« Je n'ai pas fini de te surprendre. » Cette phrase lancée au début des Fleurs oubliées résume parfaitement la carrière d'André Forcier, certainement l'esprit le plus libre et fou de notre cinéma national.
Depuis plus de 50 ans, le Fellini québécois (ou Vigo, Kusturica, Anderson selon la génération) s'abreuve à la source du réalisme magique, créant des oeuvres complètement originales et disjonctées. Des classiques comme L'eau chaude l'eau frette et Au clair de la lune qui résistent au passage du temps. Pour son 15e long métrage, le cinéaste semble être tombé dans la fontaine de jouvence, faisant couler le miel, chanter les morts et se livrant à des séances psychédéliques sur fond d'arc-en-ciel! Le tout en faisant littéralement revivre le fantôme du Frère Marie-Victorin!

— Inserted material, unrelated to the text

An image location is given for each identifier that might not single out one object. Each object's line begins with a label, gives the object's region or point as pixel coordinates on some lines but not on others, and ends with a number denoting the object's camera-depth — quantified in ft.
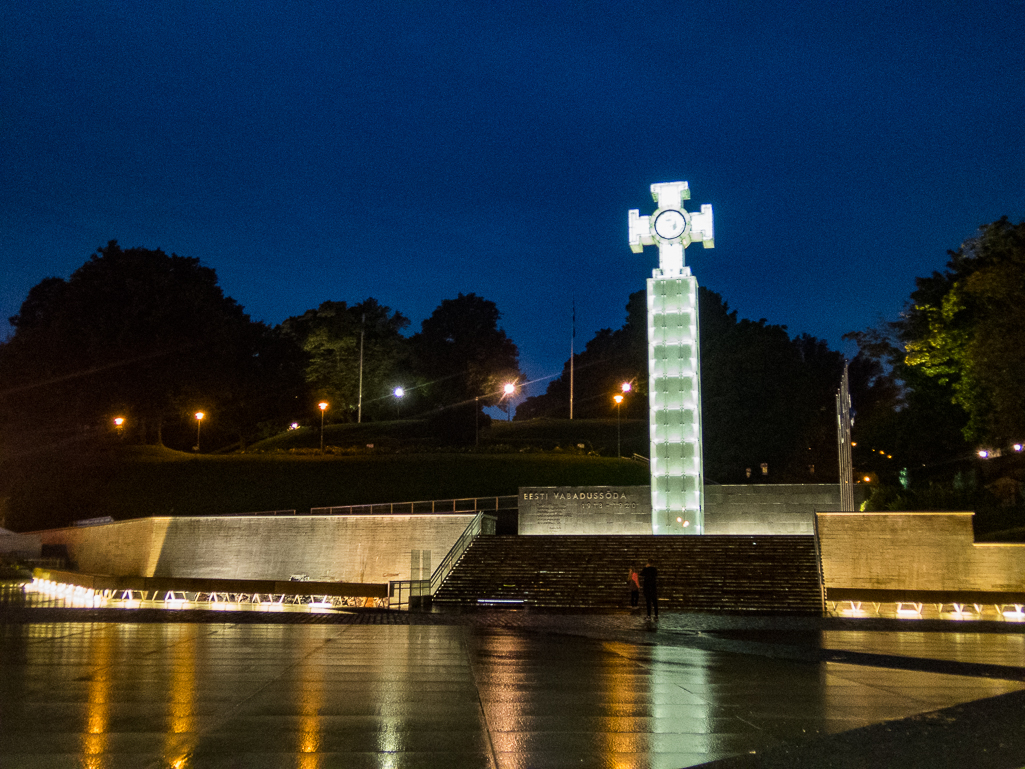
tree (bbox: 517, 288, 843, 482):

Son récit n'aurait pourtant jamais paru aussi immédiat et engagé, traitant de l'état de la planète, de l'environnement, de la mort des abeilles, de l'agriculture transgénique et de l'exploitation de travailleurs mexicains. Tout n'est pas toujours très subtil, ce qui n'empêche pas les situations de faire souvent hurler de rire et les dialogues de charmer l'ouïe avec une prose poétique rappelant un certain Jacques Prévert.
Un regard à priori cynique qui n'est pas dénué d'espoir, la transmission étant au coeur de son art. Elle s'exprime autant devant que derrière la caméra. Devant par l'entremise d'une fidèle famille d'acteurs à qui il fait appel périodiquement. Pensons à son alter ego Roy Dupuis qui semble jouer son propre rôle, Gaston Lepage qui vient toujours soutirer quelques sourires et le roi des méchants Donald Pilon. Entrent de nouvelles têtes chez lui qui évoquent à la fois le passé historique (Yves Jacques est le plus bel exemple de ça) et la jeune génération - Juliette Gosselin, Émile Schneider, Christine Beaulieu, Mylène Mackay - qui était déjà présente dans son plus récent Embrasse-moi comme tu m'aimes. Il s'agit d'une belle palette de personnages. Une communauté tissée serrée se rejoignant pour changer les choses, peu importe sa classe sociale.
Une famille qui vaut également son pesant d'or se retrouve derrière la caméra. Pour la première fois, André Forcier partage la réalisation avec son fils François Pinet-Forcier. Alors qu'on retrouve au scénario ce duo iconoclaste qui est rejoint par maman productrice (Linda Pinet), l'autre fiston (Renaud Pinet-Forcier), un cousin, etc. Une communion qui permet à l'ensemble de s'élever du lot. La mise en scène semble plus luxueuse que sur les précédents efforts, la photographie colorée en met plein la vue - il faut bien prendre soin de souligner la beauté du monde - et les mélodies séduisent amplement les tympans.
Sans doute qu'on retrouve toujours les tics de son auteur, comme ces excès à saveur sexuelle, de romantisme exacerbé, cette caricature de la société et ces jokes de mononcle. Il ne faudrait toutefois pas oublier qu'il s'agit d'une fable satirique et non d'un reflet documentaire de la réalité. Un conte qui se permet de ratisser large en la jouant à la fois cinéma d'auteur et grand public. Comme le dit un des personnages, « c'est beau un homme qui rêve ». Voilà justement la plus grande qualité d'un artiste comme André Forcier.